[Exercise instructions] Please reproduce the entries below exactly as they stand, but leave the pictures out.

(Listed records begins)

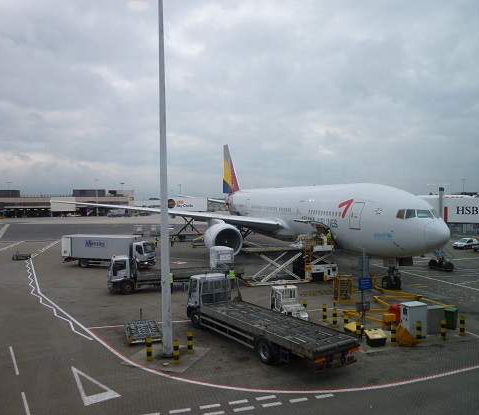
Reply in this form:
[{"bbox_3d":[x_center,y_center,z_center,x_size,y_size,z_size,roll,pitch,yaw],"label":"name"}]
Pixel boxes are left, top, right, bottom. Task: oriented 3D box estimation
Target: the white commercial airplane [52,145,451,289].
[{"bbox_3d":[4.991,-3.387,56.503,60.900,18.500,63.700,-1,2,-15],"label":"white commercial airplane"}]

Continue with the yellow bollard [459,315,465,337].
[{"bbox_3d":[11.796,6.235,21.130,0.270,1.060,0.270,-1,2,0],"label":"yellow bollard"}]

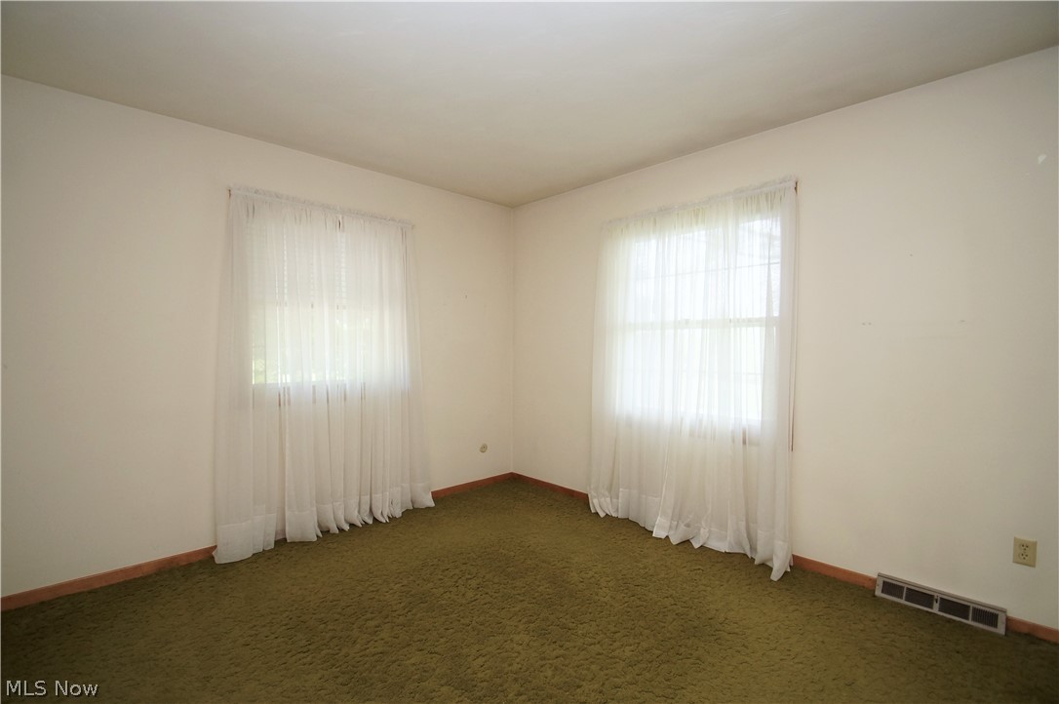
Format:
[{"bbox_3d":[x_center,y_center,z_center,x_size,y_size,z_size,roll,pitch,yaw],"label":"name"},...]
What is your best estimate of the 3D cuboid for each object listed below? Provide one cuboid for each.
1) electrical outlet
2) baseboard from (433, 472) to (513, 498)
[{"bbox_3d":[2.088,0.846,1.857,0.070,0.114,0.009,1,2,45],"label":"electrical outlet"},{"bbox_3d":[-0.459,1.129,3.730,0.840,0.065,0.015,-1,2,-44],"label":"baseboard"}]

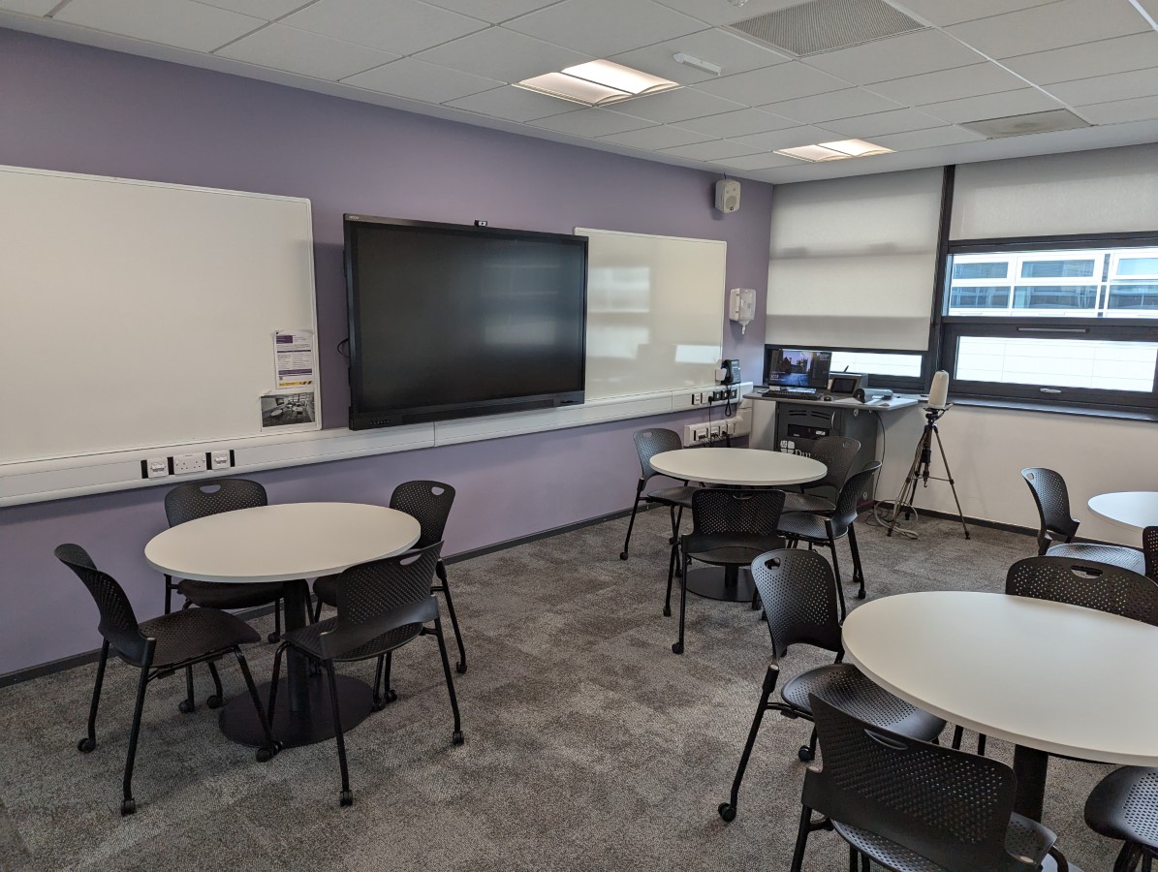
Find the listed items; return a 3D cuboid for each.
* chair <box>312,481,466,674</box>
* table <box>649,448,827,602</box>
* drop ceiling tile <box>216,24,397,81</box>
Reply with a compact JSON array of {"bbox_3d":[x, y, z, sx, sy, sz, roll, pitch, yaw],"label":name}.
[{"bbox_3d":[-0.832,0.652,3.555,0.530,0.826,0.590,8,12,40],"label":"chair"},{"bbox_3d":[0.919,0.520,4.753,1.000,0.740,1.000,0,9,0],"label":"table"},{"bbox_3d":[-1.178,-1.669,3.504,0.571,0.025,0.592,10,13,44],"label":"drop ceiling tile"}]

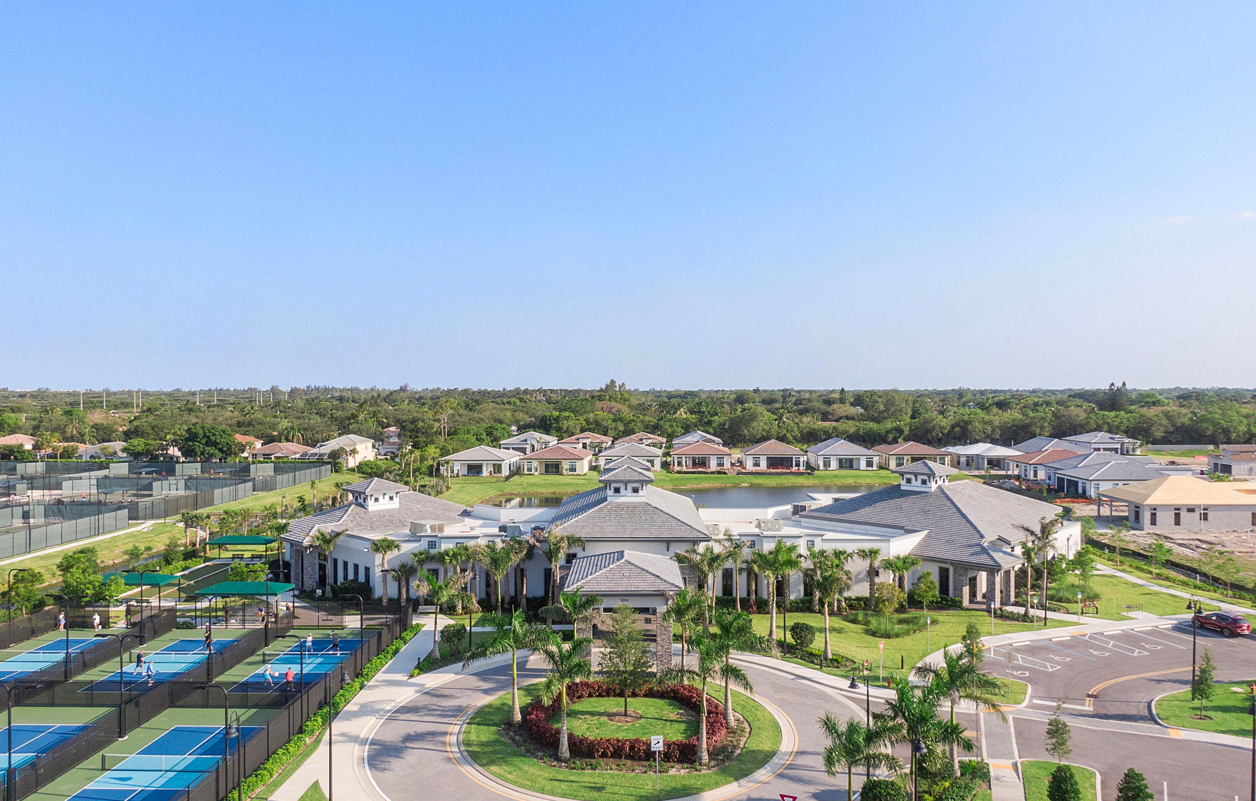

(Listed records ends)

[Output below]
Reply in this form:
[{"bbox_3d":[x_center,y_center,z_center,x_size,y_size,z_size,roll,pitch,yaw],"label":"name"}]
Pixel boxes are left, top, right, bottom. Task: oriented 3D box estimation
Target: the white commercial airplane [52,145,451,289].
[{"bbox_3d":[4.991,-3.387,56.503,60.900,18.500,63.700,-1,2,-15],"label":"white commercial airplane"}]

Continue with the yellow bollard [459,315,465,337].
[{"bbox_3d":[11.796,6.235,21.130,0.270,1.060,0.270,-1,2,0],"label":"yellow bollard"}]

Format:
[{"bbox_3d":[x_center,y_center,z_center,x_size,y_size,z_size,roll,pitch,yaw],"label":"name"},...]
What is your best estimate of the 3D cuboid for each object listed below? Provide one cuboid for each.
1) electrical outlet
2) baseboard from (433, 472) to (513, 498)
[{"bbox_3d":[2.088,0.846,1.857,0.070,0.114,0.009,1,2,45],"label":"electrical outlet"},{"bbox_3d":[-0.459,1.129,3.730,0.840,0.065,0.015,-1,2,-44],"label":"baseboard"}]

Find the listed items; return a 3D cuboid for each.
* chair <box>312,481,466,674</box>
* table <box>649,448,827,602</box>
* drop ceiling tile <box>216,24,397,81</box>
Reply with a compact JSON array of {"bbox_3d":[x, y, z, sx, sy, sz, roll, pitch, yaw],"label":name}.
[{"bbox_3d":[-0.832,0.652,3.555,0.530,0.826,0.590,8,12,40],"label":"chair"},{"bbox_3d":[0.919,0.520,4.753,1.000,0.740,1.000,0,9,0],"label":"table"},{"bbox_3d":[-1.178,-1.669,3.504,0.571,0.025,0.592,10,13,44],"label":"drop ceiling tile"}]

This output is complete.